In via Torino, in corso Nigra, in via Jervis: ogni quartiere ha la sua storia di allagamenti. «Basta mezz’ora di pioggia e l’acqua arriva al marciapiede» racconta un residente in via dell'ospedale, indicando la grata completamente sommersa dal fango. Poco più in là un'altra ironizza: «Mi serve il salvagente, altro che sacchetti di sabbia.»


E non è uno scherzo: in alcuni quartieri della città, le infiltrazioni d’acqua sono ormai una triste consuetudine.
La causa? Tombini e caditoie otturati da anni. Foglie, rifiuti, sabbia, residui di lavori stradali: una miscela perfetta per bloccare lo scarico dell’acqua piovana. E la manutenzione preventiva? Un concetto astratto. Il Comune di Ivrea dovrebbe occuparsene, almeno sulla carta, ma c’è sempre la scusa buona: mancano fondi, personale, tempo o – più spesso – si dà la colpa alla SMAT, che in alcuni Comuni della provincia ha in gestione la pulizia delle caditoie. A Ivrea no. O almeno, non sempre. Perché le convenzioni vanno, vengono, si sospendono, si rinnovano, e nel frattempo l’acqua ristagna.

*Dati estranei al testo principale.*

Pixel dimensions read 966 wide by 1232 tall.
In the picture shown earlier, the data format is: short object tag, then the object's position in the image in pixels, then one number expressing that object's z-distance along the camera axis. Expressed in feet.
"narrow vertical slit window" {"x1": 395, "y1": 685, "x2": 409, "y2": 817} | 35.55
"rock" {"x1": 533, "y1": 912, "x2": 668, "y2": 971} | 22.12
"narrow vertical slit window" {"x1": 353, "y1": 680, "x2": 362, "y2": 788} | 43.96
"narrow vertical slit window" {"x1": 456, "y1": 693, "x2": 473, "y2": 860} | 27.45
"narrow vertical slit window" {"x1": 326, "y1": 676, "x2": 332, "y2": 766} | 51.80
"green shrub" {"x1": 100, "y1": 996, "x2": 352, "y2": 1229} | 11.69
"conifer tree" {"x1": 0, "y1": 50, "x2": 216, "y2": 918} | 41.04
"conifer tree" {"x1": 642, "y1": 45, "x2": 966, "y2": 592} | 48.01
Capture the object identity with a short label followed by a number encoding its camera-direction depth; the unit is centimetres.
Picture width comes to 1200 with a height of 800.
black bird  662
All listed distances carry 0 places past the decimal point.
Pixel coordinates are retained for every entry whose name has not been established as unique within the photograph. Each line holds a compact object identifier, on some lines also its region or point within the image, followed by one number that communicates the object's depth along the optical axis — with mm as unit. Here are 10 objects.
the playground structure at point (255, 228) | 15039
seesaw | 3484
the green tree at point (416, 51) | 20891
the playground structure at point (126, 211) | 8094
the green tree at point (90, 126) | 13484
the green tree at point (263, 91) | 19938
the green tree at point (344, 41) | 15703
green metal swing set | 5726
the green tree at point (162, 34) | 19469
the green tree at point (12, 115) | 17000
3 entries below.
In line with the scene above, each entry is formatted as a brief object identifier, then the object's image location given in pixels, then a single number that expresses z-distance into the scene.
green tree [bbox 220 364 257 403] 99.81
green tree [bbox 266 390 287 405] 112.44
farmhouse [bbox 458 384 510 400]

Insomma, più che una città smart, Ivrea sembra diventata una città “swamp”: paludosa, pigra e affogata nella propria burocrazia. I cittadini segnalano, fotografano, chiamano, ma raramente qualcuno si presenta.
«Ho mandato due email e fatto tre telefonate», racconta una signora, «mi hanno risposto che avrebbero aperto una segnalazione. Da allora, solo silenzio. Ma il tombino è sempre lì, otturato.»
Eppure la soluzione sarebbe banale: una pulizia periodica, un controllo prima delle piogge autunnali, un piano di manutenzione serio.
E così ogni temporale diventa un test di efficienza civica, e ogni volta la città lo fallisce. La pioggia non ha bisogno di bandi, determine o delibere per cadere: semplicemente cade. Forse è questo il problema. Ivrea è troppo abituata a discutere, progettare il futuro, rinviare. E l’acqua, beffarda, la smentisce ogni volta, riempiendo cantine e strade come per dire: “vedete? io almeno mi muovo”.
Insomma, mentre le nubi tornano a farsi minacciose, i cittadini sanno già cosa li aspetta. E non servono modelli climatici per prevederlo: basta guardare giù, nel primo tombino otturato che incontrano.